## Task brief
Locate the line that contains "239 148 668" in the entries below, then repeat it and every following line through the line that contains "180 264 3836", exactly, and no others.
╔══
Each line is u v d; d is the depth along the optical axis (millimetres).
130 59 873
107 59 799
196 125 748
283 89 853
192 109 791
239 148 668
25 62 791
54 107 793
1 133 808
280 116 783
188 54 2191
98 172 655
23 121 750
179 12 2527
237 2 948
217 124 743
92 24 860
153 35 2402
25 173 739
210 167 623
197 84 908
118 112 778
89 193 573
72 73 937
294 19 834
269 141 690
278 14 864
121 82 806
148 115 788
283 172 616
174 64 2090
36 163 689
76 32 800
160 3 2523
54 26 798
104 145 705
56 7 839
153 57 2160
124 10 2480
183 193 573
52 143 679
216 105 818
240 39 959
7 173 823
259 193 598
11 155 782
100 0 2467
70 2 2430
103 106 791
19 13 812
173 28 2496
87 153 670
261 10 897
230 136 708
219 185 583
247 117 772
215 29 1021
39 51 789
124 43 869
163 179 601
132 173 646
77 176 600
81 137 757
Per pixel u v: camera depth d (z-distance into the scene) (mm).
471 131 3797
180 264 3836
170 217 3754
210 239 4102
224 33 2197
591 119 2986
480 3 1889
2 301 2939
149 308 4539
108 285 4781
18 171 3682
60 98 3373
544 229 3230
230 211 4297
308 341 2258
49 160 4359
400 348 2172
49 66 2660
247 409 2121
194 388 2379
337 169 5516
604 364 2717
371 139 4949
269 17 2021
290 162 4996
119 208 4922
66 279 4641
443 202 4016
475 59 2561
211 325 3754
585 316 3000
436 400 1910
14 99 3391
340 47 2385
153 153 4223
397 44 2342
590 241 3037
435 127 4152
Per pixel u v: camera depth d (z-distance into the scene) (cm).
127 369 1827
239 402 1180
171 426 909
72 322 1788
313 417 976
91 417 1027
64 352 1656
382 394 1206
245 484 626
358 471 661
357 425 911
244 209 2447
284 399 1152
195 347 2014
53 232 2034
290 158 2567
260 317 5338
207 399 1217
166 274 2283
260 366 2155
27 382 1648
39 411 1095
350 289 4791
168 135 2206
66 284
╚══
## Answer to the problem
239 148 668
25 62 791
54 107 793
1 133 808
280 116 783
188 54 2191
98 172 655
23 121 750
179 12 2527
237 2 948
217 124 743
92 24 860
153 35 2402
25 173 739
210 167 623
197 84 908
118 112 778
89 193 573
72 73 937
294 19 834
269 141 690
278 14 864
121 82 806
148 115 788
283 172 616
174 64 2090
36 163 689
76 32 800
160 3 2523
54 26 798
104 145 705
56 7 839
153 57 2160
124 10 2480
183 193 573
52 143 679
216 105 818
240 39 959
7 173 823
259 193 598
11 155 782
100 0 2467
70 2 2430
103 106 791
19 13 812
173 28 2496
87 153 670
261 10 897
230 136 708
219 185 583
247 117 772
215 29 1021
39 51 789
124 43 869
163 179 601
132 173 646
77 176 600
81 137 757
Per pixel u v: camera depth d (z-distance into the scene) (mm).
471 131 3797
180 264 3836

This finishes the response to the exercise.